Peak Introspection: Kidambi Srikanth and Lakshya Sen’s Medals at World Championships
Kidambi Srikanth in action at the BWF World Badminton Championships in Huelva, Spain (Inside story: Lakshya Sen).
Kidambi Srikanth, India’s top ranked shuttler in the men’s segment, had failed to make the cut for the Tokyo Olympics earlier this year. A variety of factors came together to create the roadblock. As disappointing as that was, he seems to have made the best out of a difficult year by peaking at the fag end with stellar performances on the BWF Tour, and capping it off with a silver medal at the World Championsships in Huelva, Spain, on Sunday.
All’s well that ends well, surely. Srikanth’s medal, and also young Lakshya Sen’s bronze in the same tournament, should be celebrated. However, that salt bottle, for a pinch of salt, should also be somewhere where we can reach for it at will. There are various points to ponder about, the foremost of them being how come Srikanth always peaks when the rest of the world is in mid cycle or are tapering off.
Srikanth, a former world No. 1, and whose quality is beyond doubt, seemed set on a trajectory toward the Olympic podium when a winning spree saw him become the top ranked in the world in 2018. Injuries, and indifferent form caught up with him as the Games neared and Covid-19 did not help either. He missed out the early part of qualifying opportunity to injury, while cancellation of many tournaments this year meant he did not really get a chance to make the cut by sprucing up his ranking.
It, in many ways, was not Srikanth’s fault. Then again, part of the blame trickles to him as well. His journey between 2016 and 2021 should ideally be a lesson for him on how not to manage an Olympic cycle. He has always peaked at the wrong time -- contrary to what he has been quoted as saying after his silver in Huelva actually.
“I am just happy that I could peak at the correct time.

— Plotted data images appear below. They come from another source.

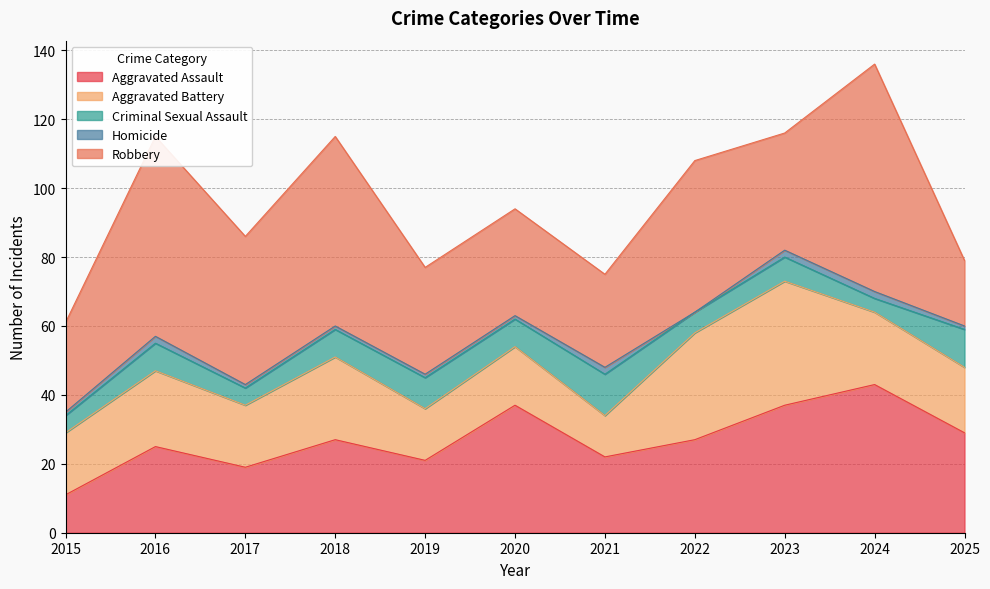

What is the difference between the maximum and minimum values in the Homicide series?

2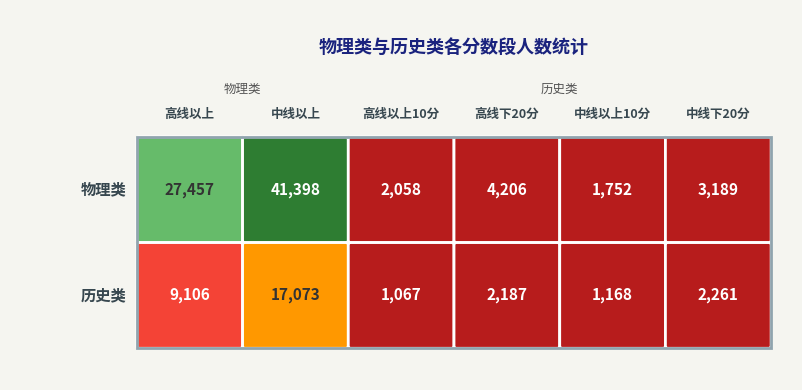

Is it true that 历史类 equals 1168 at 中线以上10分?

True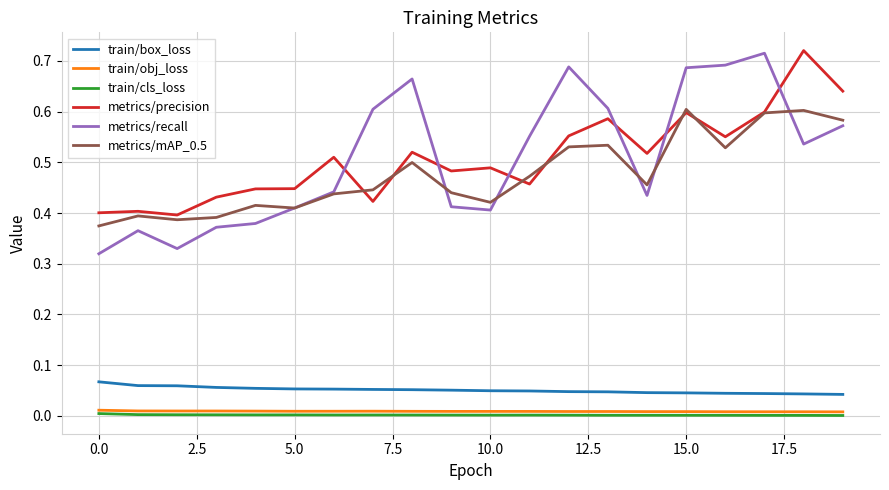

True or false: metrics/recall and train/cls_loss cross at least once.

False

From September, when I started playing tournaments, I slowly started improving. Match by match, I could see the difference,” said Srikanth.
His words betray an athlete’s euphoria more than anything else. It shows srikanth, and as an extension, Indian badminton, still has not developed the sense of peaking which the Chinese and Danish players are masters of.
2021 was an Olympic year. For a sport like badminton, that is the year when the sole focus of the big players would be to win a medal at the Games. And the big ones did, including PV Sindhu. And since then, it is evident by tournament results and form displayed in competitions, that many, including Olympic champions have tapered off the intensity, periodising their training and performance to ensure they peak again next year. Srikanth’s final opponent at Huelva, for instance, was Loh Kean Hew of Singapore, the World No. 22. Srikanth is World No. 14. Viktor Axelsen, the Olympic champion from Denmark, lost to Hew in the first round. Such things happen in badminton for sure, but this may also have something to do with the end of a long season of Axelsen, where his priority was not the Worlds, but the next season.
Of course, the World Championships is a major tournament. However, professional athletes should look at larger career goals than one-off tournament landmarks. For that to happen, Srikanth, and for that matter young Sen also, should probably pick a lesson or two from their compatriot Sindhu. Big tournament players are not born, they are made through a rigorously planned schedule with attention to a lot of fine detail.
Sen and Srikanth’s victories are a great way to end the season on a high for Indian badminton. But that’s just about it. The real work starts next year, and we can only hope the players peak at the right time and not when the big ship has sailed.